Provided information Start Marker

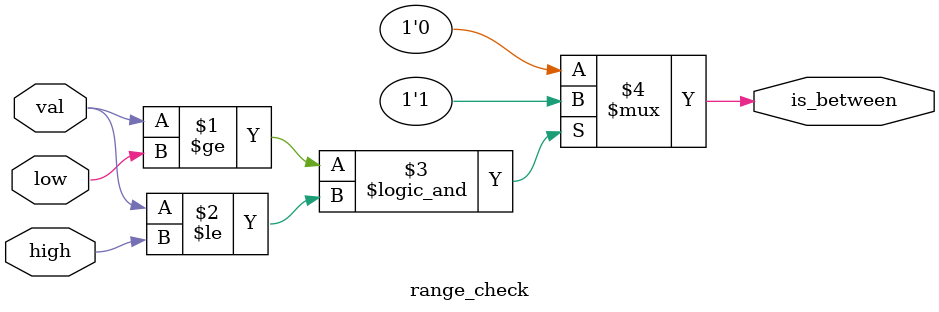
<source format=sv>
`default_nettype none

module negedge_detector(
    output logic ed,
    input logic in, clk, rst);

    logic ff_q;
    assign ed = ff_q & ~in;
    ff_ar #(1,0) ff(.q(ff_q), .d(in), .clk, .rst);

endmodule

module shifter #(parameter W=8, RV={W{1'b0}}) (
    output logic [W-1:0] q,
    input logic d, en, clr,
    input logic clk, rst);

    logic [W-1:0] shifted_bits, d_bits;
    assign shifted_bits[W-1] = d;
    assign shifted_bits[W-2:0] = q[W-1:1];

	logic en_ff;
    assign en_ff = en | clr;
    assign d_bits = (clr) ? RV : shifted_bits;
    ff_ar_en #(W,RV) r(.q, .d(d_bits), .en(en_ff), .clk, .rst);

endmodule

module counter #(parameter W=8, RV={W{1'b0}}) (
    output logic [W-1:0] cnt,
    input logic clr, inc,
    input logic clk, rst);

    logic [W-1:0] count_d;
    logic en;
    assign count_d = (clr) ? RV : (cnt+1'b1);
    assign en = inc || clr;
    ff_ar_en #(W, RV) count(.q(cnt), .d(count_d), .en, .clk, .rst);

endmodule

module ff_ar_en #(parameter W=1, RV={W{1'b0}}) (
    output logic [W-1:0] q,
    input logic [W-1:0] d,
    input logic en, clk, rst);

    logic [W-1:0] mux_out;
    assign mux_out = (en) ? d : q;

    ff_ar #(W,RV) ff(.q, .d(mux_out), .clk, .rst);

endmodule

// flip flop with asynchronous reset
// bit width and reset value are parameters
module ff_ar #(parameter W=1, RV={W{1'b0}}) (
    output logic [W-1:0] q,
    input logic [W-1:0] d,
    input logic clk, rst);

    always @(posedge clk, posedge rst) begin
        if(rst)
            q <= RV;
        else
            q <= d;
    end

endmodule

module compare
    #(parameter W=1) (
    output logic eq, aGT, bGT,
    input logic [W-1:0] a, b);

    assign eq = (a == b) ? 1'b1 : 1'b0;
    assign aGT = (a > b) ? 1'b1 : 1'b0;
    assign bGT = (b > a) ? 1'b1 : 1'b0;
endmodule

module addSub
    #(parameter W=1) (
    output logic [W-1:0] result,
    output logic z, n,
    input logic [W-1:0] a, b,
    input logic add);

    assign result = (add) ? (a+b) : (a-b);
    assign z = (result == 0) ? 1'b1 : 1'b0;
    assign n = result[W-1];

endmodule

module range_check
    #(parameter W=1) (
    output logic is_between,
    input logic [W-1:0] val, low, high);

    assign is_between = ((val >= low) && (val <= high)) ? 1'b1 : 1'b0;

endmodule


</source>
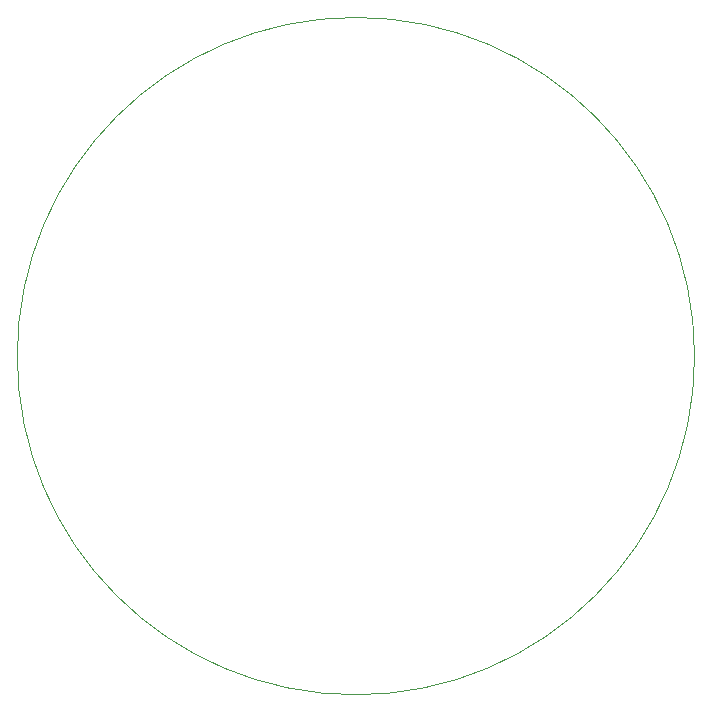
<source format=gbr>
%TF.GenerationSoftware,KiCad,Pcbnew,9.0.7-9.0.7~ubuntu22.04.1*%
%TF.CreationDate,2026-01-21T12:36:39+05:30*%
%TF.ProjectId,HV_POWER_SUPPLY_NEWSHAPE,48565f50-4f57-4455-925f-535550504c59,V1.0*%
%TF.SameCoordinates,Original*%
%TF.FileFunction,Profile,NP*%
%FSLAX46Y46*%
G04 Gerber Fmt 4.6, Leading zero omitted, Abs format (unit mm)*
G04 Created by KiCad (PCBNEW 9.0.7-9.0.7~ubuntu22.04.1) date 2026-01-21 12:36:39*
%MOMM*%
%LPD*%
G01*
G04 APERTURE LIST*
%TA.AperFunction,Profile*%
%ADD10C,0.050000*%
%TD*%
G04 APERTURE END LIST*
D10*
X204632637Y-101610000D02*
G75*
G02*
X147287363Y-101610000I-28672637J0D01*
G01*
X147287363Y-101610000D02*
G75*
G02*
X204632637Y-101610000I28672637J0D01*
G01*
M02*

</source>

Provided information End Marker

## Required action
Say how many lines in the records hold "KiCad", with the number as the whole reply.

## Output for this exercise
2